Researchers are evaluating two chemotherapy treatments, mFOLFIRINOX and mFOLFOX, with or without the immunotherapy drug nivolumab, for advanced, unresectable, or metastatic HER2 negative adenocarcinoma of the esophagus, gastroesophageal junction, and stomach. This phase III trial aims to determine whether adding irinotecan to the usual FOLFOX regimen improves overall survival and other outcomes such as progression-free survival, response rates, and treatment tolerability. The study also explores biomarkers like PD-L1 combined positive score and cell free DNA to understand treatment effects better. Participants are randomly assigned to one of two treatment groups. One group receives fluorouracil, leucovorin calcium, oxaliplatin, and irinotecan (mFOLFIRINOX) with nivolumab as needed, while the other group receives fluorouracil, leucovorin calcium, and oxaliplatin (mFOLFOX) with nivolumab as needed. All drugs are given intravenously. Throughout the trial, patients undergo MRI and CT scans and may provide blood samples for additional testing. During the study, participants are closely monitored for overall survival for up to two years after randomization. Researchers assess safety, side effects, and patient-reported outcomes to evaluate treatment tolerability. The trial also tracks progression of disease and response to therapy using imaging and other clinical evaluations. Participation includes regular imaging, blood collection, and completing questionnaires to help understand the impact of these treatments.

Researchers are evaluating whether using the PAGODA algorithm to guide chemotherapy dosing can reduce unplanned delays during chemotherapy for cancers in the gastrointestinal system compared to usual care. This study focuses on patients receiving FOLFOX chemotherapy, a standard treatment for various gastrointestinal cancers including esophageal, stomach, colon, rectal, and others.

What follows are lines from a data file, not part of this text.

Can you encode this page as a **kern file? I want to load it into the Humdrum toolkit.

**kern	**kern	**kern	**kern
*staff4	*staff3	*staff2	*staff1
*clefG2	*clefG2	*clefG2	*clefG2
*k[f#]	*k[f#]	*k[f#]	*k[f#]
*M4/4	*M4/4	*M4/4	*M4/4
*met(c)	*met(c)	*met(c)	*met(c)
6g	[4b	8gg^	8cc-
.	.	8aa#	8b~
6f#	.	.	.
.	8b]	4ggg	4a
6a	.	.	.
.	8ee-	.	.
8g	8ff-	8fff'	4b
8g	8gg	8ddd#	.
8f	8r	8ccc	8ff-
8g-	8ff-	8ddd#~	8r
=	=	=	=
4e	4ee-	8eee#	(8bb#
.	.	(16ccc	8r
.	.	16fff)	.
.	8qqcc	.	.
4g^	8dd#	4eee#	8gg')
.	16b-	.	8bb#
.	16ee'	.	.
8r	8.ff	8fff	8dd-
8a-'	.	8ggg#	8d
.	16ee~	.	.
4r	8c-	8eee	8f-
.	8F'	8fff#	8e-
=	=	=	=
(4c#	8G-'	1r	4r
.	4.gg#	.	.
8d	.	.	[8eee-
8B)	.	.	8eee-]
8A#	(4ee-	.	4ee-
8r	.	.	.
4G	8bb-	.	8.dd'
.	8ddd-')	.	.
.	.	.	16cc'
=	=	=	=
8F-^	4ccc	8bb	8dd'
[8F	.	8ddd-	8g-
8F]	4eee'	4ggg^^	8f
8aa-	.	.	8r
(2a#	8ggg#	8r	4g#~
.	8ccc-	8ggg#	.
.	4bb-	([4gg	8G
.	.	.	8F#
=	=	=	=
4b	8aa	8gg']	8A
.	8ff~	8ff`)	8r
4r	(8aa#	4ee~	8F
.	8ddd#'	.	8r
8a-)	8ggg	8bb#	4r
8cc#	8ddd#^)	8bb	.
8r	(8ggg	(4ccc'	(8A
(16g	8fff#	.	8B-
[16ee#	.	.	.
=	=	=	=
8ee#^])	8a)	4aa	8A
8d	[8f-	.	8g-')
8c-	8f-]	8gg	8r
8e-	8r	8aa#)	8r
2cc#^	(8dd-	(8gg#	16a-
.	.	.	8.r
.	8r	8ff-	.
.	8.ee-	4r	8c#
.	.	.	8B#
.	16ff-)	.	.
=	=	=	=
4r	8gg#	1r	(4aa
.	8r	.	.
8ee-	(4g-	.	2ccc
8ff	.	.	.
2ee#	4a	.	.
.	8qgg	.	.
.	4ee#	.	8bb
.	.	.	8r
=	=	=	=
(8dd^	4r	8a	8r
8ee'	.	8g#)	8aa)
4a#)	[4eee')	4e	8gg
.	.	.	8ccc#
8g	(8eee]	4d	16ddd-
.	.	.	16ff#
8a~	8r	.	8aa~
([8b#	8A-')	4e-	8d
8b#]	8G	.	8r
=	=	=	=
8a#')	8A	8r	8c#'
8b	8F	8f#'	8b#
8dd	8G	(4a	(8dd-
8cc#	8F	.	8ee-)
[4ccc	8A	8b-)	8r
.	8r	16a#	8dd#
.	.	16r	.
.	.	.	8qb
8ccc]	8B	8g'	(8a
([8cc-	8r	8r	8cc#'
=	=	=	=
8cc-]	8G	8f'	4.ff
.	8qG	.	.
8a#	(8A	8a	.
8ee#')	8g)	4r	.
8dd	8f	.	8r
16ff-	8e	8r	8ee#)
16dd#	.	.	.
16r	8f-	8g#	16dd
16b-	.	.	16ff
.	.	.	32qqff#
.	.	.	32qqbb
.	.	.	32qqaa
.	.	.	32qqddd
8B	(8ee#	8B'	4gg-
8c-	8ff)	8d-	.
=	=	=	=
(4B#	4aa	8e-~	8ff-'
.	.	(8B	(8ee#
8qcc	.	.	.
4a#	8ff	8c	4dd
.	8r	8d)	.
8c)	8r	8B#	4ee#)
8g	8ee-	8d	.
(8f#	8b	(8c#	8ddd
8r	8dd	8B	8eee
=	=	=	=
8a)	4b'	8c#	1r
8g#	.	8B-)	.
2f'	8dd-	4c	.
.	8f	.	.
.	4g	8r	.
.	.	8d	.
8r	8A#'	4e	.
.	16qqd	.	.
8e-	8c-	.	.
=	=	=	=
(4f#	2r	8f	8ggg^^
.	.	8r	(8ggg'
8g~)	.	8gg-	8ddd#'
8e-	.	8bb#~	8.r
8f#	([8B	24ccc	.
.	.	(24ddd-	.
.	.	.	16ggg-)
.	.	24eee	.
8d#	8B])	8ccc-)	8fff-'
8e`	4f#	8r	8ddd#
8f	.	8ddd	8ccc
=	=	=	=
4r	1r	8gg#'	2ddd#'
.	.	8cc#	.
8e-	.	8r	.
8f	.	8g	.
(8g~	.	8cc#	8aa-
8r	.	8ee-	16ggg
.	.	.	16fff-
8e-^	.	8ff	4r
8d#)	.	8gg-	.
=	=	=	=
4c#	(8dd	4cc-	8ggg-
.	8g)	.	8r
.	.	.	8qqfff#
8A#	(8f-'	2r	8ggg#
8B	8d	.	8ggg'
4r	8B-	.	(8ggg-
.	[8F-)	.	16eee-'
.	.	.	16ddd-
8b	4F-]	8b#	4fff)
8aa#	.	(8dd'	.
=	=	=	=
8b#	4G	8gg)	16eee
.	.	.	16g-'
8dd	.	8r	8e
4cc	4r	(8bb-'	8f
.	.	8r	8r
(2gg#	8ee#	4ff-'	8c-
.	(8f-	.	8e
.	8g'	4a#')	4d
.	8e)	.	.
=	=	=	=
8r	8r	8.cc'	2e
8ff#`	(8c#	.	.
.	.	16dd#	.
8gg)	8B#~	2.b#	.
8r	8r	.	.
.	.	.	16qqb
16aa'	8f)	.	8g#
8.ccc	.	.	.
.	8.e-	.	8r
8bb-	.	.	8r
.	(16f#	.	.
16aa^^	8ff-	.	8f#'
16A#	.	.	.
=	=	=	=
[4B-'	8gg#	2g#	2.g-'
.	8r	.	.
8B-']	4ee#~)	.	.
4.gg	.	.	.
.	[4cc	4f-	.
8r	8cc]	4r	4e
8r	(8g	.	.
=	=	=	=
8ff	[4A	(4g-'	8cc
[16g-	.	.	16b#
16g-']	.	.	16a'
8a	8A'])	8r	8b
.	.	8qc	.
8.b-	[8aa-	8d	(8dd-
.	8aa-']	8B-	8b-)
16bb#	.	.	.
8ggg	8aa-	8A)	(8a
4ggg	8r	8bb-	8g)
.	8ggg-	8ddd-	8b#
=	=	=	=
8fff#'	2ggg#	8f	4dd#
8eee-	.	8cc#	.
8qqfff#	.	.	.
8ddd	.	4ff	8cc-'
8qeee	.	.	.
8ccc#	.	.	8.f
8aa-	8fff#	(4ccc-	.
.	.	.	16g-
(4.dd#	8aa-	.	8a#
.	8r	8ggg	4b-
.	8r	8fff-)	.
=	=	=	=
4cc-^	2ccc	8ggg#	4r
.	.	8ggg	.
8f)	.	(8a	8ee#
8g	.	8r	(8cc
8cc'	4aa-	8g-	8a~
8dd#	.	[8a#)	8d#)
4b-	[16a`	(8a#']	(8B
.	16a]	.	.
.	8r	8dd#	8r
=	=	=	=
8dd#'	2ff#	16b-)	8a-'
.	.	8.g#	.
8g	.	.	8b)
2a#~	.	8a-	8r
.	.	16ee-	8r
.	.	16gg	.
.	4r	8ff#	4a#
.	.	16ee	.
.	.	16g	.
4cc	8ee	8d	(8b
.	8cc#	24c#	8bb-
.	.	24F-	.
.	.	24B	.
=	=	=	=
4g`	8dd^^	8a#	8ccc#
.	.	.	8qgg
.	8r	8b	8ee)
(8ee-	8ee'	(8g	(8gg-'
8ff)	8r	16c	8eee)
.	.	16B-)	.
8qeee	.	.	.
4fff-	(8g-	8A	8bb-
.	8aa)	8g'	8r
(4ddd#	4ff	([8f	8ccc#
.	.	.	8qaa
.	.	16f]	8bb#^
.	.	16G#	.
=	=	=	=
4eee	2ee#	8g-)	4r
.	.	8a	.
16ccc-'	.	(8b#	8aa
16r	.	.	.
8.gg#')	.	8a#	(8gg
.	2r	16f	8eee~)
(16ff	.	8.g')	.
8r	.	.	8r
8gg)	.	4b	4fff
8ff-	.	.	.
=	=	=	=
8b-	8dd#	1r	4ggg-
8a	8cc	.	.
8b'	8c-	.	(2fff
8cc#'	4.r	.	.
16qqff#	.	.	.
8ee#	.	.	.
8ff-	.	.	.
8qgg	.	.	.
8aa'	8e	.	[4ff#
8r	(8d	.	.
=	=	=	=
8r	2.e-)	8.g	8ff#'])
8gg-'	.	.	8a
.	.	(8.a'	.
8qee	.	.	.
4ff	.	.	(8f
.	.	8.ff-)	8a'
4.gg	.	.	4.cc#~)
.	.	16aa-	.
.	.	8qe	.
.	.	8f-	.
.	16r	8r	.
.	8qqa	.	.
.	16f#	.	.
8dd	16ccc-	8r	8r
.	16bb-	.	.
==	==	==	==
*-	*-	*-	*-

The trial aims to compare the proportion of chemotherapy cycles with unplanned delays, as well as secondary measures like healthcare contact days, incidence of moderate-to-severe neutropenia, and relative dose intensity of chemotherapy drugs. Participants are randomized into two groups. One group receives chemotherapy delays and dose changes based on the treating clinician's judgment during cycles 2 to 7 of FOLFOX chemotherapy. The other group receives dose modifications guided by the PAGODA algorithm, with final decisions by the clinician, during the same cycles. The chemotherapy drugs used include oxaliplatin, folinic acid, and fluorouracil, all given intravenously. The study is interventional and compares the algorithm-guided treatment to standard care. Throughout the trial, participants will be monitored for unplanned chemotherapy delays across cycles 2 to 7, with each cycle lasting 14 days. Researchers will also track healthcare contact days, neutrophil counts, and dose intensity of chemotherapy drugs. Safety and effectiveness measures will be assessed during the treatment period to understand how the PAGODA algorithm affects treatment delivery and patient outcomes.